Comme des aristocrates


« (...) l'auteur reste à la recherche des mots pour dire l'unité supérieure à laquelle elle aspire et vers laquelle, à ses yeux, tend toute vie. Pour l'enfant qu'elle était — et l'adulte se penche avec tendresse sur ses souvenir de la petite enfance —, cette unité portait le nom de Dieu. Elle écrit ainsi au chapitre III, "Extraits de la biographie de Dieu" :

Le Dieu n'est aucune substance, il est une forme, une enveloppe ; il n'est aucune figure (ni aucun monstre), c'est un habit dont l'humanité orne et cache tout à la fois ce qu'elle a de plus humain, au jour où elle entre en fête, où, victorieuse, elle pleure et jubile. C'est ainsi que Dieu, symbole de lui-même, traverse les temps, et qui voudrait l'attraper par son vêtement ne retiendrait que son seul habit entre ses mains. Depuis toujours Dieu n'est pas Dieu, mais l'usurpateur de lui-même. Ce par quoi probablement il est le plus divin, c'est par sa capacité à se comparer à l'apparence, à ce qui nous échappe, dans la mesure où il désigne un au-delà de lui-même. Plutôt que de se laisser benoîtement diviniser comme tant de choses, oui tant de choses, il se retire dans le vide, dans le royaume de l'anti-Dieu.

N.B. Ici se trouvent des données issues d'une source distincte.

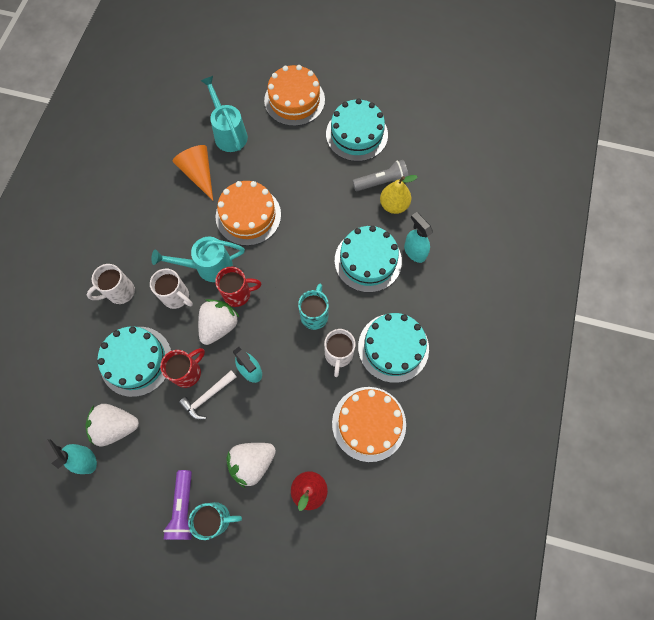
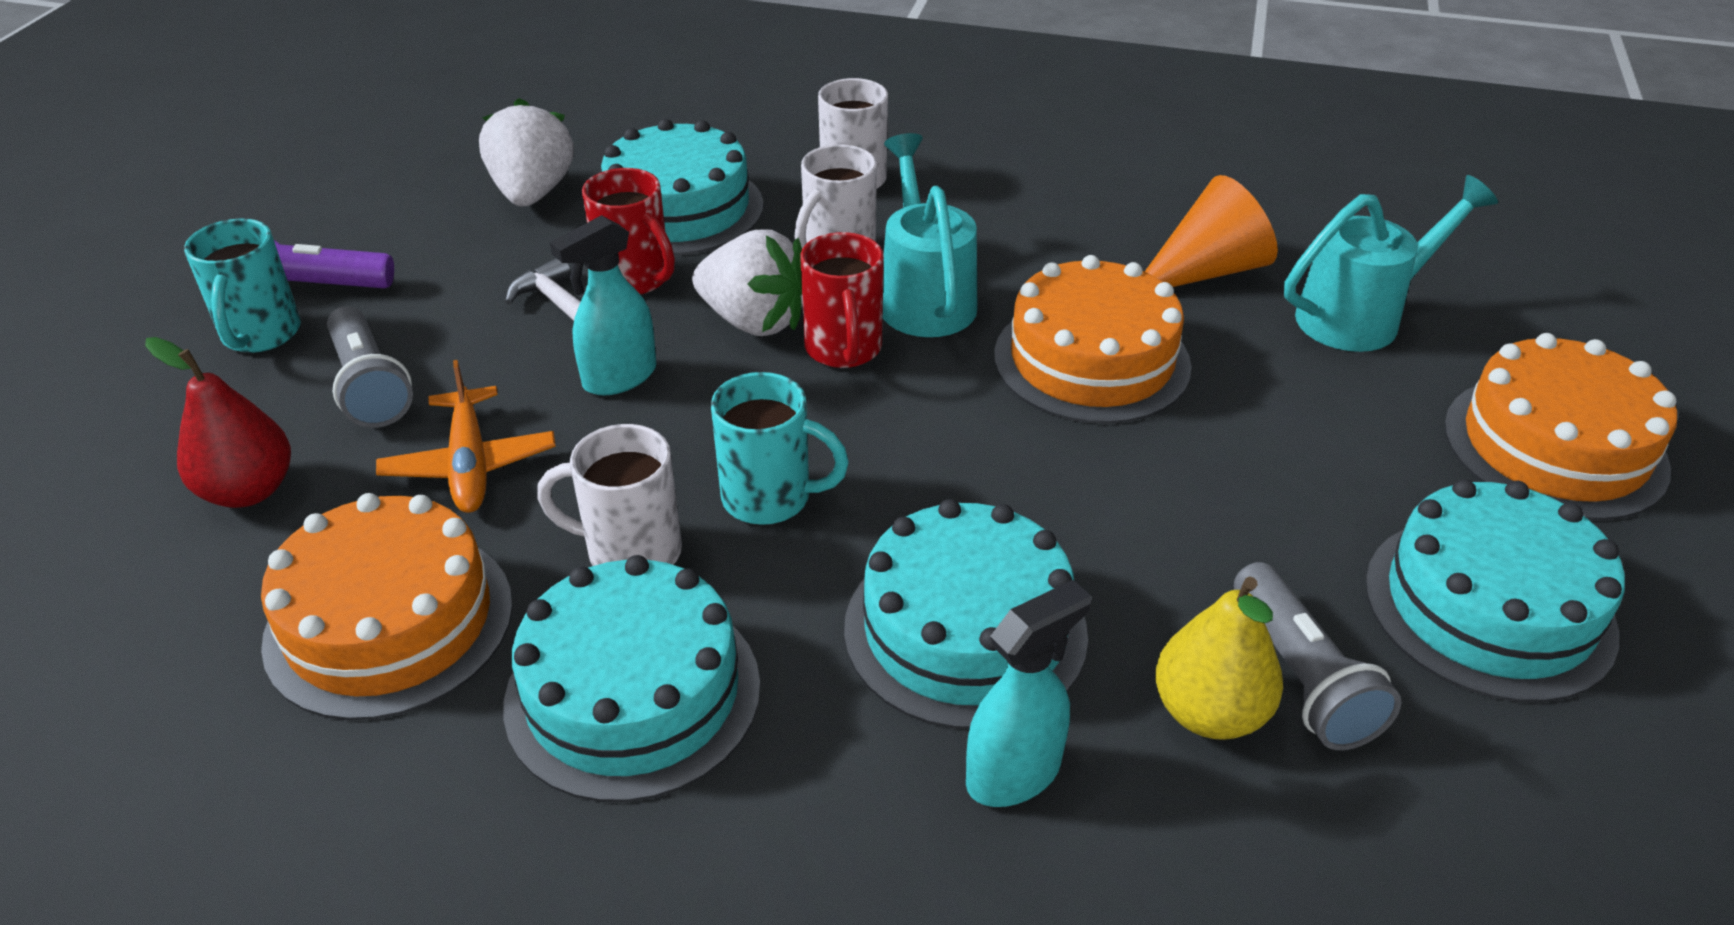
camera: 90 degrees right, 30 degrees down
turquoise spray bottle [41,439,97,474] -> none
white strawberry [226,443,276,488] -> grey flashlight [327,306,413,428]
none -> orange plane [376,360,556,513]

Et plus loin, au chapitre suivant, intitulé "Expérience", elle précise :

Au plus profond de lui-même, notre être s'oppose absolument à toute limite. Les limites physiques nous sont insupportables autant que les limites de ce qui nous est psychiquement impossible : elles ne font pas vraiment partie de nous. Elles nous circonscrivent plus étroitement que nous ne le voudrions. Nous nous accommodons de notre propre sphère, de nous-même aussi, et comme des aristocrates se font à un milieu petit-bourgeois, nous nous faisons réservés et indulgents, ravalant notre impatience et notre honte. [...] La plénitude des instants où notre vie déborde fait, pour un observateur extérieur, [...] notre véritable inachèvement, sa fragmentation apparente. »


Extrait de :

Lou Andreas-Salomé, Manuscrit inédit de 107 p., Archives Lou, Göttingen.